With so much gold, silver and cash on site, it’s little surprise that traders here are twitchy.
Camel milk for sale
A few hundred yards further on, I see a group of women gathered around yellow drums. What is it, I wonder. Camel milk, Clive tells me. It is shipped in every morning from the northeast of Kenya. Go on, try some, he says.
I reluctantly take the proffered cup, and take a sip. It tastes smoky — thanks to the charcoal the vendors use to keep it fresh — but not unpleasant. Clive takes the cup from me and polishes it off. It’s like a laxative, he says. It cleans your system out. A short while later, he is looking distinctly queasy.
Kilimajaro Food Court
We dive into KFC. No, not Kentucky Fried Chicken, but the Kilimanjaro Food Court.
Somalis gravitate towards this very popular dining area for Somali dishes, such as tender young goat meat, camel stew, and the ubiquitous pizza. Women are encouraged to eat in the family area to the back of the restaurant.

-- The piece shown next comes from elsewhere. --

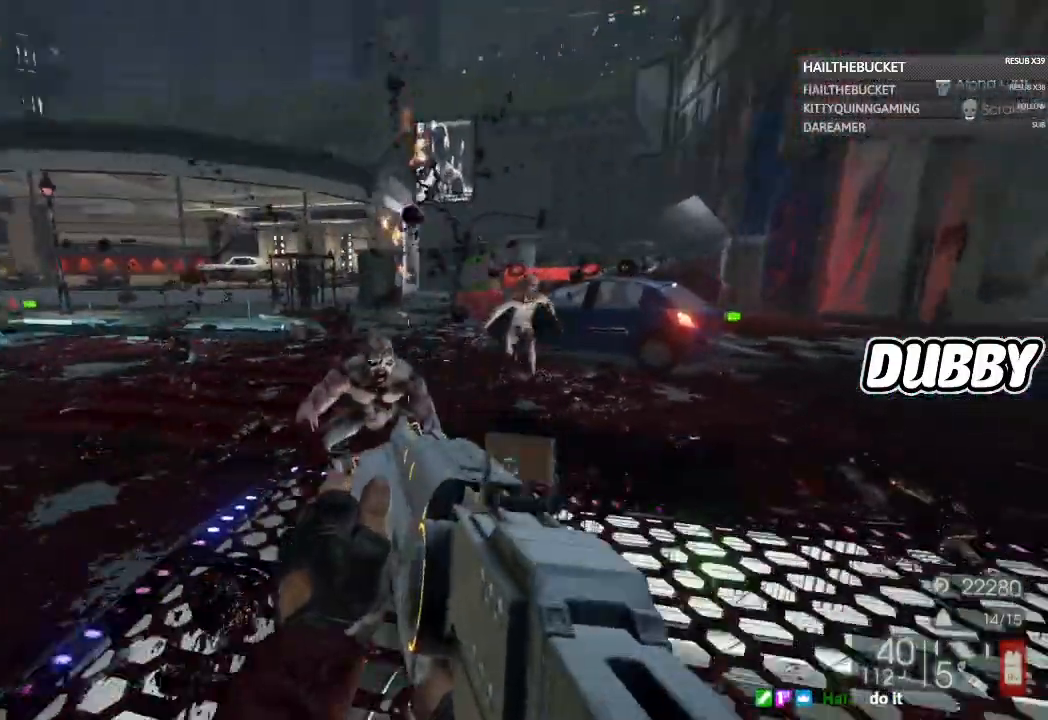
{"dt_ms": 500, "buttons": ["L2"], "left_stick": "down-right", "right_stick": "up-right", "button_events": [[333, "L2", "down"]]}
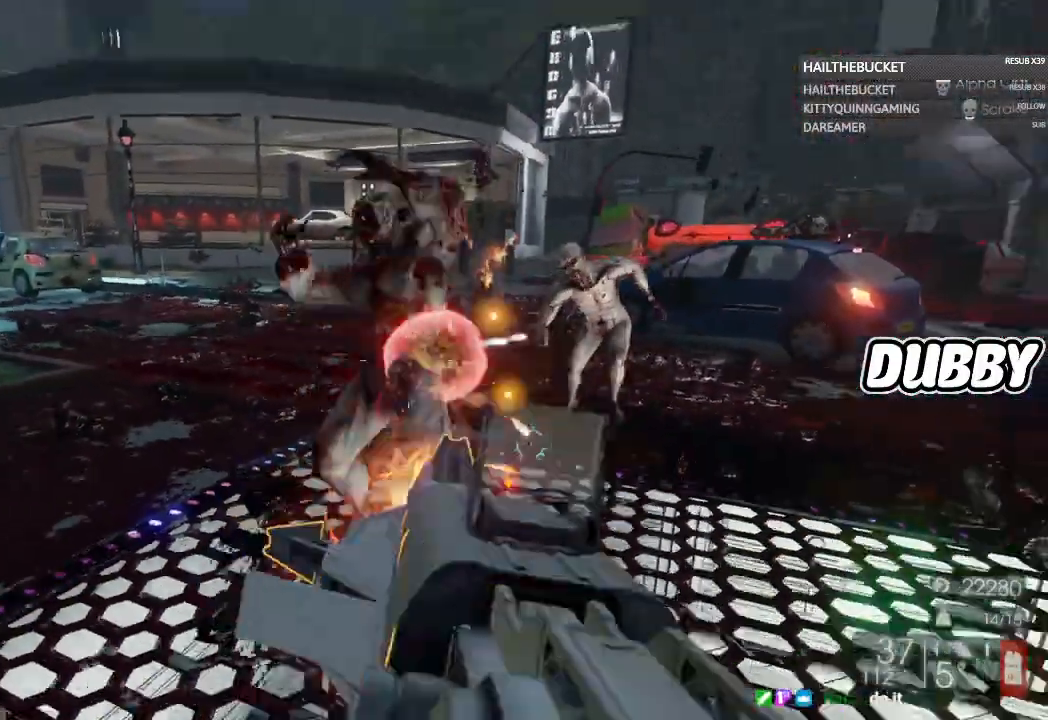
{"dt_ms": 500, "buttons": ["R2"], "left_stick": "down-right", "right_stick": "center", "button_events": [[133, "R2", "down"], [217, "L2", "up"]]}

As we leave the restaurant, Clive points out a building across the road, where I glimpse a cauldron-like vessel belching out steam. It’s a home brew, he says. Shall we take a look, I ask. Better not, he warns. It would be inviting trouble. There’s quite a lot of dubious business down here, I suggest. “Illegality,” says Clive, “is just a way for the police to get more money.”